Wednesday, April 19, 2006

Bob Dylan and Merle Haggard

What I need is a band. People to make me sound better. Mothering and writing are lonely jobs. How much easier would they be if a few "strangers"--quote unquote--could pick up the slack?

I came to this conclusion last night while watching The Bob Dylan Show, a concert at the Midland in downtown Kansas City. My brother Luke gave my dad and I tickets for our birthdays, and we went with my aunt Mo and cousin Addie.

The Midland was an old studio-owned movie theater. Gilded in gold, it's chandeliers are bigger than Cary Grant was in those days, and it has 50,042 cherubs inside it. Can I get a confirmation on that? Yes. That is an accurate figure. My band counted 50,042. See how that works? A band can take care of certain things. Fill in the blanks, whether they be in a song, or in my case, the drudgery of counting decorative angel babies.

Merle Haggard's band is called the Strangers. Time has been kind to Merle Haggard. His voice, when singing classics like "I Think I'll Just Stay Here and Drink" and "Mama Tried" is as beautiful as ever. But the Strangers help with the HeeHaw aspect of the show. The jokes some country singers incorporate into their acts. My favorite was when he sang "Are the Good Times Really Over for Good?"

He sang, "Before the Beatles and Yesterday
When a man could still work and still would"

Then he asked his band: "Remember when you could steal wood?"

Bob Dylan on the other hand, needed a little help in the music department from his band. I know there are people who would try me for treason for saying that, but my band agrees with me on this. Dylan's voice is not what it used to be. My dad said that Dylan's voice was never good in the first place. It was his songs that people liked. My favorite that he played last night was "The Lonesome Death of Hattie Carrol," a ballad of a 51 year old maid with 10 children who was killed by a 24-year-old tobacco farmer at a society party. It goes, "You who philosophize disgrace and criticize all fears/Take the rag away from your face./Now ain't the time for your tears."

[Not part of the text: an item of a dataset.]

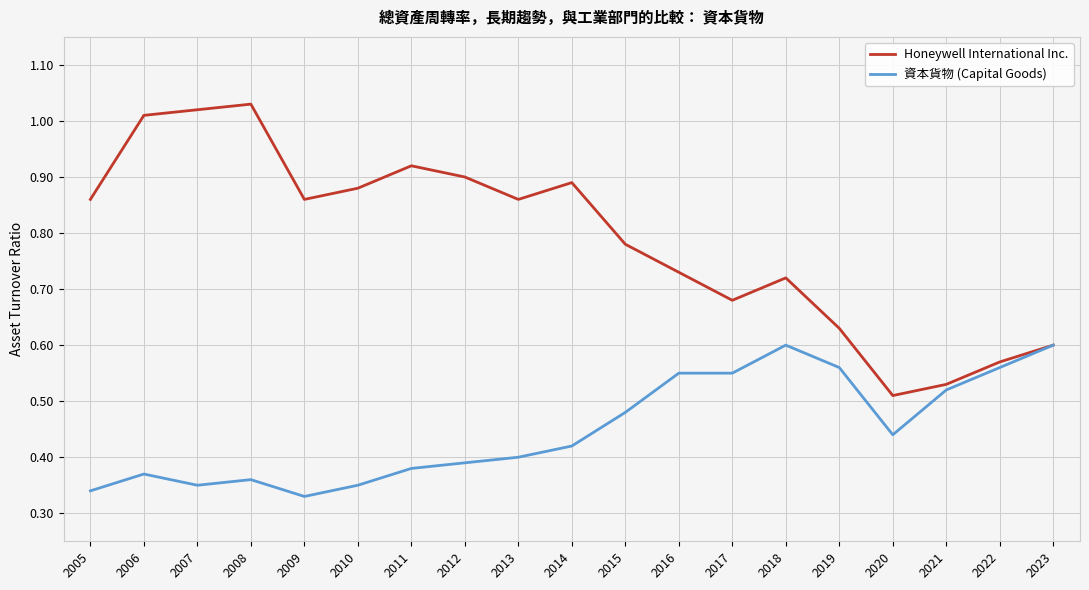

Rank the series by their average value, from highest to lowest.

Honeywell International Inc., 資本貨物 (Capital Goods)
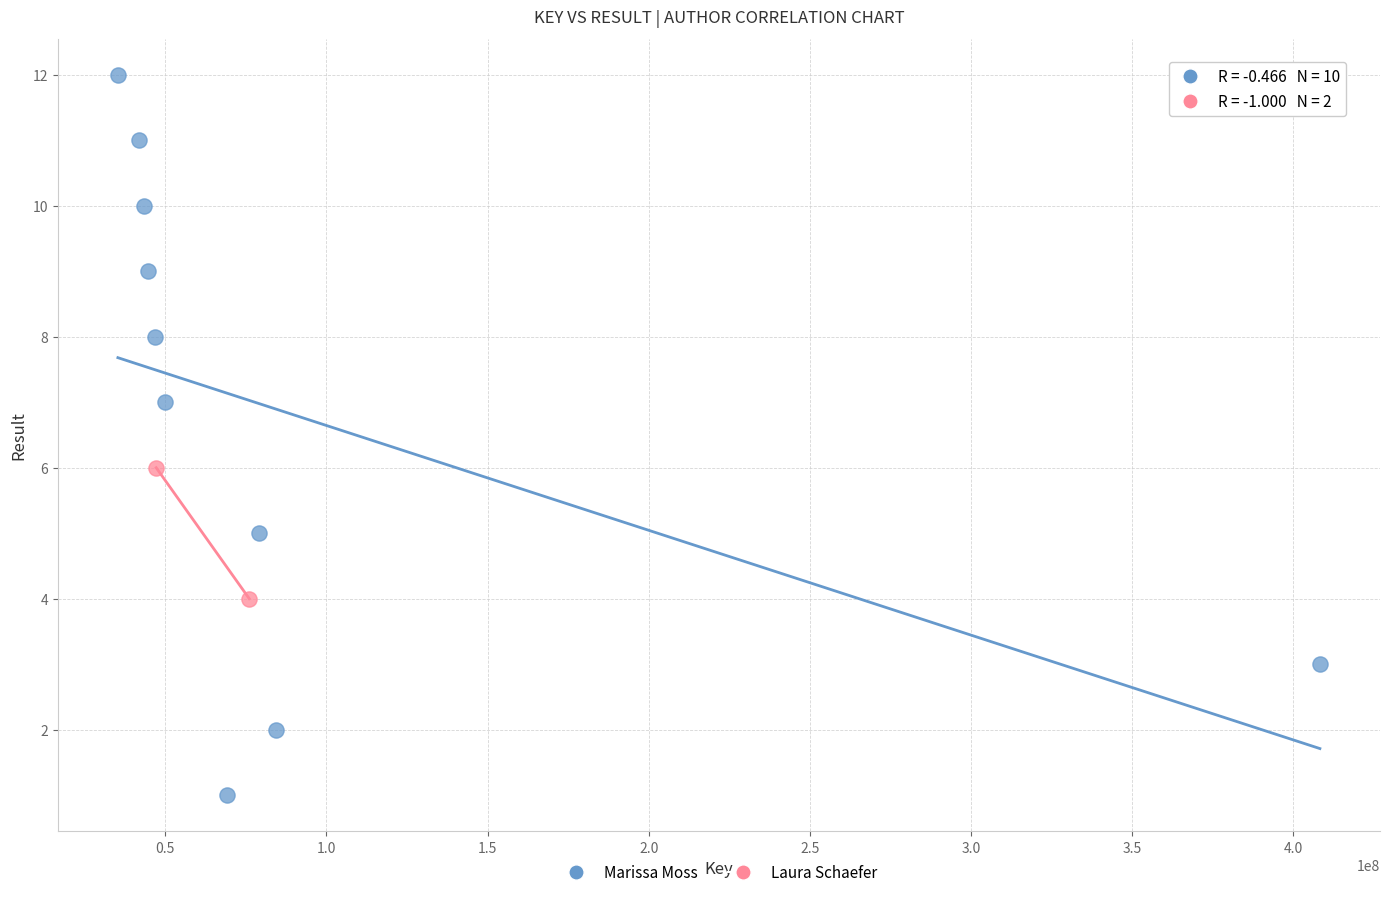

What are all the series names shown in the legend?

Marissa Moss, Laura Schaefer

With the help from his band, he put on a great show, I thought.

So what could your band do for you? They could make you appear not just as one person but as an entire show. You could apply for jobs as The Sally Martin Show or RSVP to wedding invitations as Don Jackson and the Buckin Broncos. You would be larger than life.

Not only that. They could help you with areas you struggle with--be it singing or typing or creativity. When I took a writing class last summer, the number one question I got after reading my essays was, "Wow. Do you have an agent?" No, I'm just joking. It was, "What is your point?" The band could give my essays a point. And spice things up with funny jokes and political commentary. Their job would be to read newspaper stories that don't involve celebrities or trends and form opinions about them.

And they'd pitch in with my main job, too, loading the dishwasher, going to the grocery store and tidying up the backyard while I homeschool the boys. Or at the very least, they would play background music and laugh at my jokes while I did all this. In short, they would make me look good.

What would I call them? The Haggard Housewives, probably. I don't know, it's up to them. And now imagine their guitar riffs getting louder and a drumroll concluding this blog.


Anonymous mom said...

Very cute. I love Bob, but I believe your dad told me when he got home, [I was in a dead sleep], that his voice was a little rough. His life probably has been too. I'd love to hear the lyrics to his new songs - hope someone bought a record! Glad you all had fun!

8:00 AM  
Anonymous Anonymous said...

Bridget, speaking of bands. Take a page out of Ron Burgandy's (Will Farrell) book, who once said...

"I know that one day Veronica and I are gonna to get married on top of a mountain, and there's going to be flutes playing and trombones and flowers and garlands of fresh herbs. And we will dance till the sun rises! And then our children will form a family band! And we will tour the countryside and you won't be invited!"


10:17 AM  
Anonymous Betsy said...

Eddie always thought my Gramma was in a band. She and her friend, Madonna, belonged to a social group in Arizona called the Scout Abouts. Gramma would write and say she was going to Tuscon with Madonna and the Scout Abouts. I broke it to him gently.